---------- EXTRACT PROVIDED ----------

Friday 13 January 2023

Let them eat paint

 "Qu'ils mangent de la brioche" probably not said by Reine Marie-Antoinette on hearing that the peasants had no bread.

Today's deep dive is all about Ilmenite a titanium-rich mineral named for a deposit in the Ильменские горы Ilmensky Mountains in Central Russia. But priority for discovery probably goes to William Gregor as a black-sand placer deposit in Macannan in Cornwall.  Macannanite is another name for this mineral. Placer [pron. plasser] deposits will be familiar to Dan Hurd of Dan Hurd Prospecting groupies [prev] as they follow him  up the Fraser River in BC looking for gold. One of his clues for a rich source is to find heavy black hematite FeO3 sand while gold-panning: gold is also heavy and will get sorted with hematite by the action of the river.

Like most minerals, Ilmenite was totally new to me until Joe Franta's [prev carrying wheat] bulk-carrier was sent to Dakar to pick a load of the material for transport to Norway. Why Norway? Because that is/was another source location for Ilmenite and they have the infrastructure to process the stuff there. Sunny Joe was a bit pissed off because Senegal Ilmenite is dusty and he was going to have to sweep up the thick coating of black residue from the decks a) after leaving Dakar b) after delivering in Norway. You can see the dust [above] on the froward = loaded part of the deck; as well as open hatch covers in the foreground and a nifty moveable conveyor-belt about to deliver More sand. Sunny Joe is happy because Ilmenite packs heavy [it's the density innit?] so they can only fill the holds part-full.

The black sand is strip-mined in the Senegal interior by Grande Côte Operations (GCO) to produce ilmenite and zircon. There is a follow-the-money connexion between GCO and Norway, while the umbrella body appears to be French megacorp Eramet.

Ilmenite is essentially hematite with some of the iron replaced by titanium: FeTiO3. In some deposits titanium is displaced by manganese Mn and magnesium Mg. But the company's geologists want deposits with as much titanium as possible because Ilmenite supplies about 50% of the world titanium dioxide TiO2, and that is a key material for some key products in late-stage capitalism: paint, sunscreen and food. TiO2 is a bright-white solid, insoluble in water, and capable of blocking UV radiation. About 9 million tonnes of it enters the supply chain each year. In the food industry it's known as E171 and the EU no longer allows it in the food chain. You're good to go in the UK, though! One of the take back control benefits of Brexit is that you can still get sunscreen in your royal icing, soups, broths, sauces, salads, sandwich spreads, chewing gum.

---------- STORED DATA ----------

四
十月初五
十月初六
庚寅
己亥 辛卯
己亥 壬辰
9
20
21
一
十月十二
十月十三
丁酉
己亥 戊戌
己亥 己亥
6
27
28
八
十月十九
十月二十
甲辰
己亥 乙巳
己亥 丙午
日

----------
---------- STORED DATA ----------

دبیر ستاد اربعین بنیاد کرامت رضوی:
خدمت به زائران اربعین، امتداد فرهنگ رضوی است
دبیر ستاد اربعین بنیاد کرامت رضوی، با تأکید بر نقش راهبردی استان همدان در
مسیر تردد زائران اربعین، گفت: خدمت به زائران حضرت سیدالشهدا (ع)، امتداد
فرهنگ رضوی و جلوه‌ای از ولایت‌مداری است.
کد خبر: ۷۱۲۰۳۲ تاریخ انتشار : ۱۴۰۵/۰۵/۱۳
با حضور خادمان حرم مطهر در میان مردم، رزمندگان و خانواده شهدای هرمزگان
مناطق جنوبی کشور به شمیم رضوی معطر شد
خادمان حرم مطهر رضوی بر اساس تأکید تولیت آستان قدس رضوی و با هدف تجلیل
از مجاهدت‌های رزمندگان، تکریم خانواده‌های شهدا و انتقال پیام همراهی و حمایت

----------

ASSIGNED TASK 1:
In the blog post about ilmenite, which company strip-mines the black sand in the Senegal interior?
ASSIGNED TASK 2:
Write the next part of the blog post about ilmenite, picking up after its final sentence.

EXPECTED ANSWER 1:
Grande Côte Operations (GCO).

EXPECTED ANSWER 2:
Likewise,  there is no real alternative to TiO2 in paint, and EU regulations since 2021 require producers to carry a "may cause cancer" label. RAW paints from Nederland claims to supply TiO2-free paint - it is not clear what's in that stuff, though.

Now here's a problem: Dan Hurd, gold prospecting in British Columbia relies on the Spring flood-waters of the Fraser to sift the mineral deposits in the river bed and along the banks. Gold and black-sand sinks to the bottom of the maelstrom and lighter material gets swept away to the ocean. In Senegal, the case is altered. Near the town of Diogo, GCO has "A wet concentration plant where mineral sands, ordinary sand and water are separated" which being interpreted is that sand is scooped up from the earth; then water is whooshed over it to act as a proxy for the Fraser's glacial snow melt. The water is sourced locally and there is a direct Water Wars conflict of interest between Eramet megacorp and indigenous vegetable growers. The water table has slumped from 5m to 12m and farmers fear that water abstraction by the company will only make it worse. The company promised a local hospital, a new well, and youth training followed by jobs on the mine. Few of these promises have been met and the youth are drifting off to Dakar for an uncertain future as cab-drivers and at-will dockers. But at least we have paint!